Hornbein said:
What is the most massive freely moving object ever built by man? That is, things like drawbridges aren't freely moving.
I suspect that it could be the battleship Yamoto, but can't get the info. Ships are measured in deadweight tonnage, which means something like their carrying capacity. Lightweight ships with high volume have the most deadweight tonnage. I want to know sheer mass.
Well, you do need the correct name of the
Yamato if you want to find information about her:
https://en.wikipedia.org/wiki/Japanese_battleship_Yamato
Naval vessels are measured by their displacement tonnage, since deadweight tonnage has little meaning for such vessels. The
Yamato, while displacing a massive 70,527 long tons full load, is no longer the most massive naval vessel ever constructed. That title belongs to the US nuclear carriers of the
Nimitz class:
https://en.wikipedia.org/wiki/Nimitz-class_aircraft_carrier
These vessels can have a full load displacement of over 104,000 long tons, easily beating the comparable figure for the
Yamato (and they're faster, to boot).
Super tankers are the most massive ships by total displacement tonnage (which includes cargo):
https://en.wikipedia.org/wiki/List_of_world's_longest_ships
The largest and longest tanker ever built had a total displacement of more than 650,000 metric tons and a length of more than 450 meters.
FWIW, the terms
gross tonnage and
net tonnage don't refer to the mass or displacement of a vessel. These tonnages roughly measure the cargo-carrying capacity of a vessel by its internal volume. The old standard was that an internal volume of 100 cubic feet = 1 gross ton, but newer international tonnage conventions don't rely on such simple equivalents any longer.

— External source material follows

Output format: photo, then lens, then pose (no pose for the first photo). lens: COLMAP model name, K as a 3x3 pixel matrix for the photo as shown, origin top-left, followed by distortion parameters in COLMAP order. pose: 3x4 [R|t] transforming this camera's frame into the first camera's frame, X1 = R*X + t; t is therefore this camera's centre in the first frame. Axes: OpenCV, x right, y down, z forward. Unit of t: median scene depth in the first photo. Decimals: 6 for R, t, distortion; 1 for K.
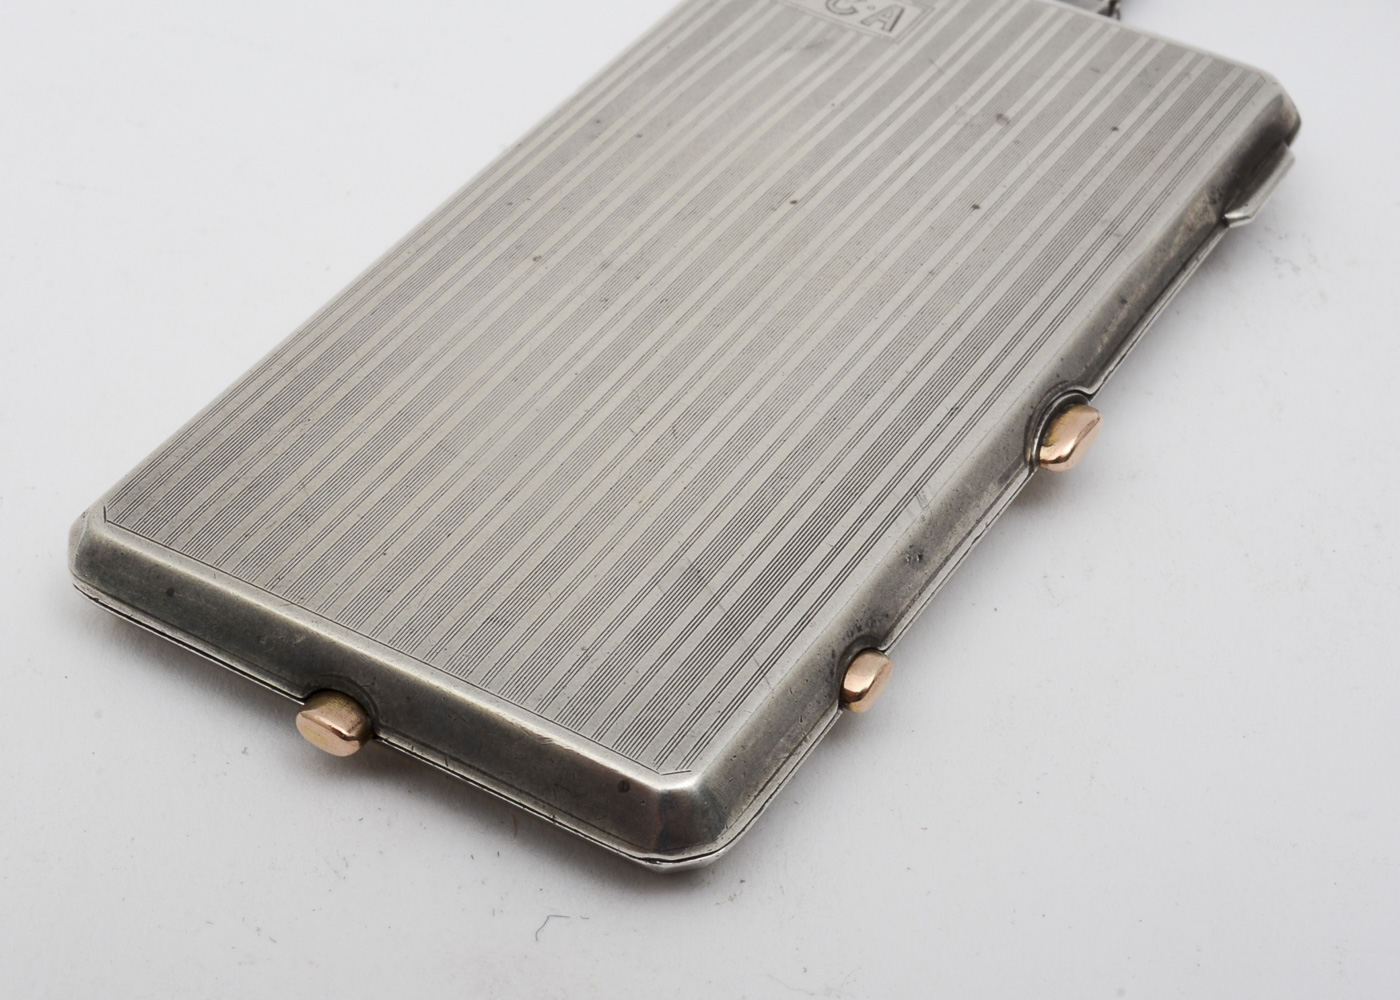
lens RADIAL K [[3056.7, 0, 700.0], [0, 3056.7, 500.0], [0, 0, 1]] dist [-0.021720, -0.134047]
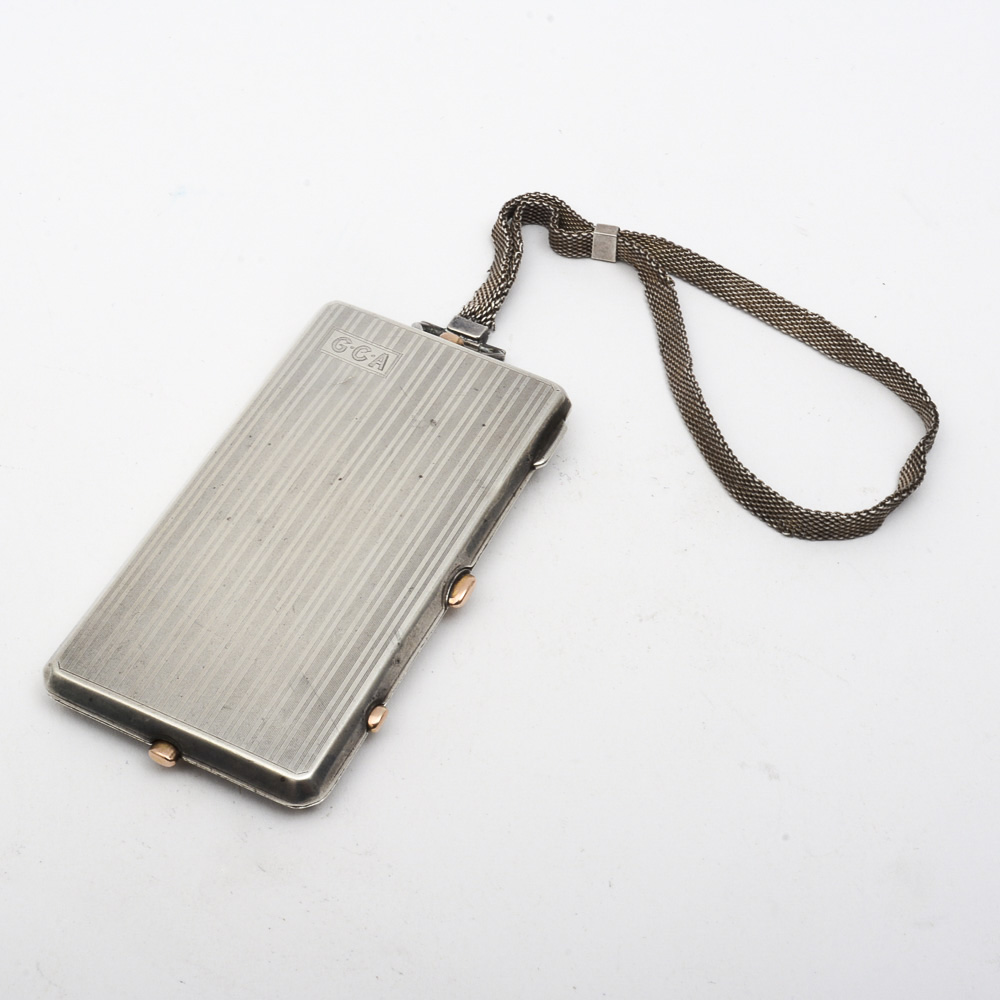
lens RADIAL K [[2436.6, 0, 500.0], [0, 2436.6, 500.0], [0, 0, 1]] dist [-0.024719, 0.097127]
pose [[0.995994, -0.060114, 0.066205, 0.029831], [0.050402, 0.988913, 0.139682, -0.347029], [-0.073868, -0.135785, 0.987981, -0.837936]]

https://en.wikipedia.org/wiki/Tonnage
Passenger and cruise ship lines advertise the sizes of their vessel by typically using the gross tonnage figure, rather than displacement or deadweight. The deadweight capacity of a typical passenger vessel is relatively small in comparison with its total displacement, since the passenger vessel is designed to carry only her passengers, their luggage, provisions, etc. Because there is no simple equivalence between gross tonnage and displacement tonnage, it takes some digging to find out the displacements of most cruise vessels.